▸ **Exercise**
Wherever a line in the records contains the word "taxas", return that line.
Content starts
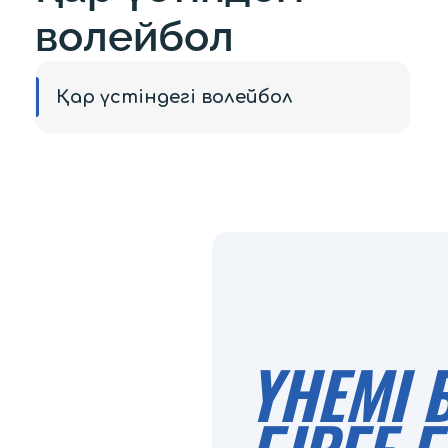
волейбол
Қар үстіндегі волейбол
ҮНЕМІ 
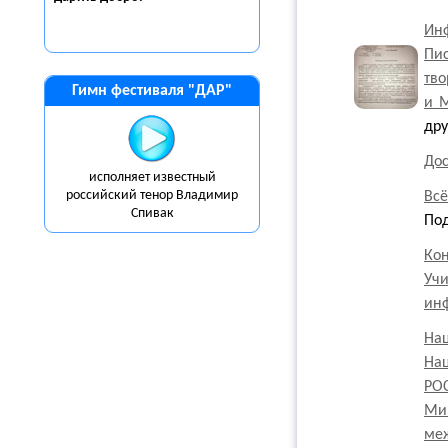
Ин
Пи
тво
Гимн фестиваля "ДАР"
и М
др
До
исполняет известный
российский тенор Владимир
Всё
Спивак
По
Кон
Уч
ин
На
На
РО
Мин
меж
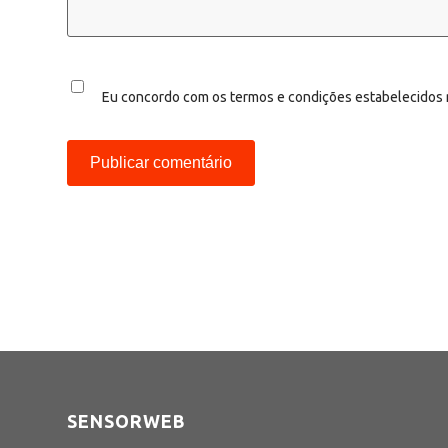
Eu concordo com os termos e condições estabelecidos
SENSORWEB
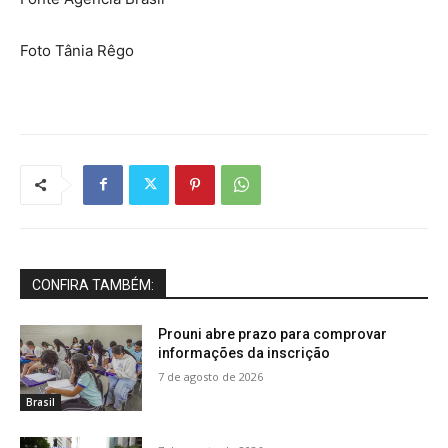
Foto Tânia Rêgo
CONFIRA TAMBÉM:
Prouni abre prazo para comprovar
informações da inscrição
7 de agosto de 2026
Brasil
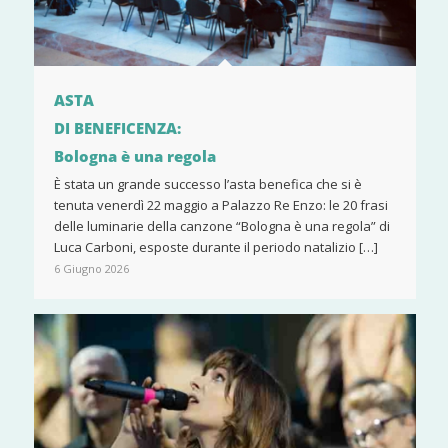
ASTA
DI BENEFICENZA:
Bologna è una regola
È stata un grande successo l’asta benefica che si è
tenuta venerdì 22 maggio a Palazzo Re Enzo: le 20 frasi
delle luminarie della canzone “Bologna è una regola” di
Luca Carboni, esposte durante il periodo natalizio […]
6 Giugno 2026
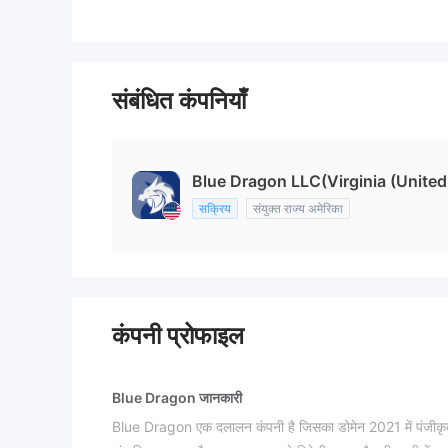
संबंधित कंपनियाँ
Blue Dragon LLC(Virginia (United
सक्रिय
संयुक्त राज्य अमेरिका
कंपनी प्रोफाइल
Blue Dragon जानकारी
Blue Dragon एक दलालन कंपनी है जिसका डोमेन 2021 में पंजीकृत हुआ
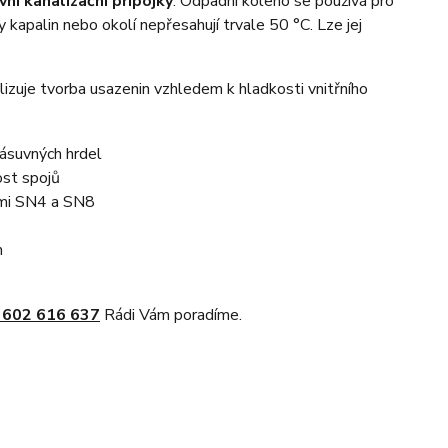
ní kanalizační přípojky
. Odpadní koleno se používá pro
apalin nebo okolí nepřesahují trvale 50 °C. Lze jej
lizuje tvorba usazenin vzhledem k hladkosti vnitřního
ásuvných hrdel
st spojů
ami SN4 a SN8
m
 602 616 637
Rádi Vám poradíme.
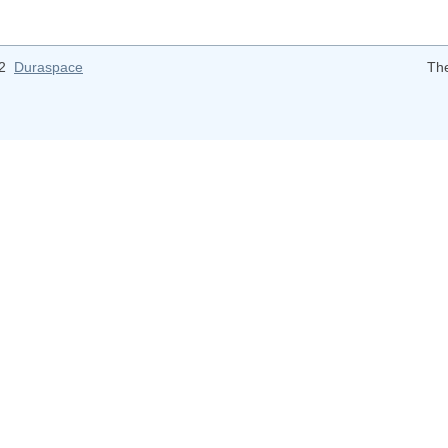
12
Duraspace
Th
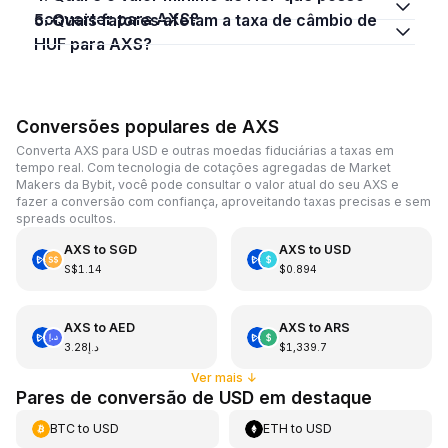
converter para AXS?
5. Quais fatores afetam a taxa de câmbio de
HUF para AXS?
Conversões populares de AXS
Converta AXS para USD e outras moedas fiduciárias a taxas em
tempo real. Com tecnologia de cotações agregadas de Market
Makers da Bybit, você pode consultar o valor atual do seu AXS e
fazer a conversão com confiança, aproveitando taxas precisas e sem
spreads ocultos.
AXS
to
SGD
AXS
to
USD
S$1.14
$0.894
AXS
to
AED
AXS
to
ARS
د.إ3.28
$1,339.7
Ver mais
↓
Pares de conversão de USD em destaque
BTC
to
USD
ETH
to
USD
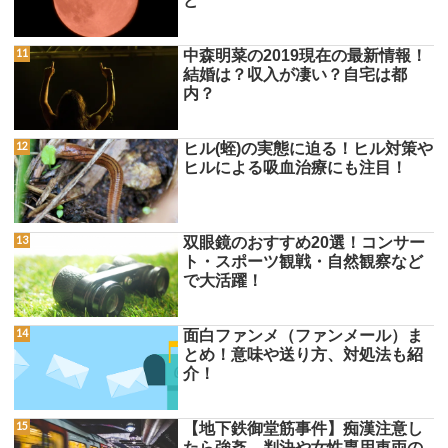
ど
中森明菜の2019現在の最新情報！
結婚は？収入が凄い？自宅は都
内？
ヒル(蛭)の実態に迫る！ヒル対策や
ヒルによる吸血治療にも注目！
双眼鏡のおすすめ20選！コンサー
ト・スポーツ観戦・自然観察など
で大活躍！
面白ファンメ（ファンメール）ま
とめ！意味や送り方、対処法も紹
介！
【地下鉄御堂筋事件】痴漢注意し
たら強姦、判決や女性専用車両の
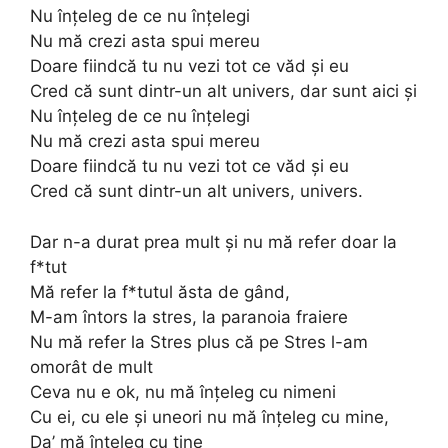
Nu înțeleg de ce nu înțelegi
Nu mă crezi asta spui mereu
Doare fiindcă tu nu vezi tot ce văd și eu
Cred că sunt dintr-un alt univers, dar sunt aici și
Nu înțeleg de ce nu înțelegi
Nu mă crezi asta spui mereu
Doare fiindcă tu nu vezi tot ce văd și eu
Cred că sunt dintr-un alt univers, univers.
Dar n-a durat prea mult și nu mă refer doar la
f*tut
Mă refer la f*tutul ăsta de gând,
M-am întors la stres, la paranoia fraiere
Nu mă refer la Stres plus că pe Stres l-am
omorât de mult
Ceva nu e ok, nu mă înțeleg cu nimeni
Cu ei, cu ele și uneori nu mă înțeleg cu mine,
Da’ mă înțeleg cu tine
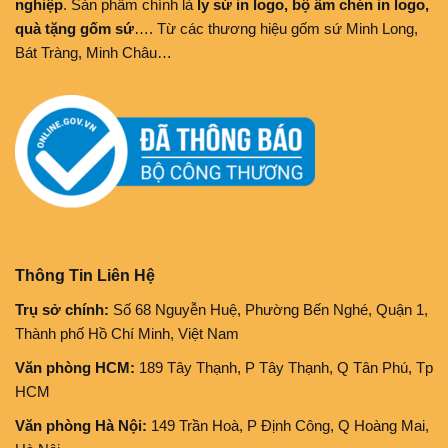
nghiệp
. Sản phẩm chính là
ly sứ in logo, bộ ấm chén in logo,
quà tặng gốm sứ
…. Từ các thương hiệu gốm sứ Minh Long,
Bát Tràng, Minh Châu…
Thông Tin Liên Hệ
Trụ sở chính:
Số 68 Nguyễn Huệ, Phường Bến Nghé, Quận 1,
Thành phố Hồ Chí Minh, Việt Nam
Văn phòng HCM:
189 Tây Thạnh, P Tây Thạnh, Q Tân Phú, Tp
HCM
Văn phòng Hà Nội:
149 Trần Hoà, P Định Công, Q Hoàng Mai,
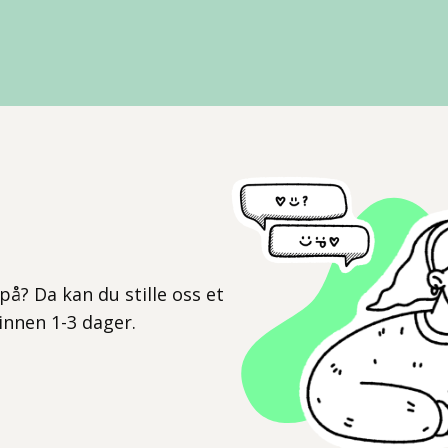
l
på? Da kan du stille oss et
 innen 1-3 dager.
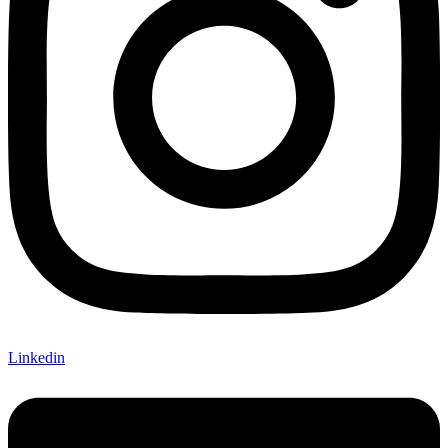
Linkedin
Content ends
▸ **Problem solution**
Converta AXS para USD e outras moedas fiduciárias a taxas em
fazer a conversão com confiança, aproveitando taxas precisas e sem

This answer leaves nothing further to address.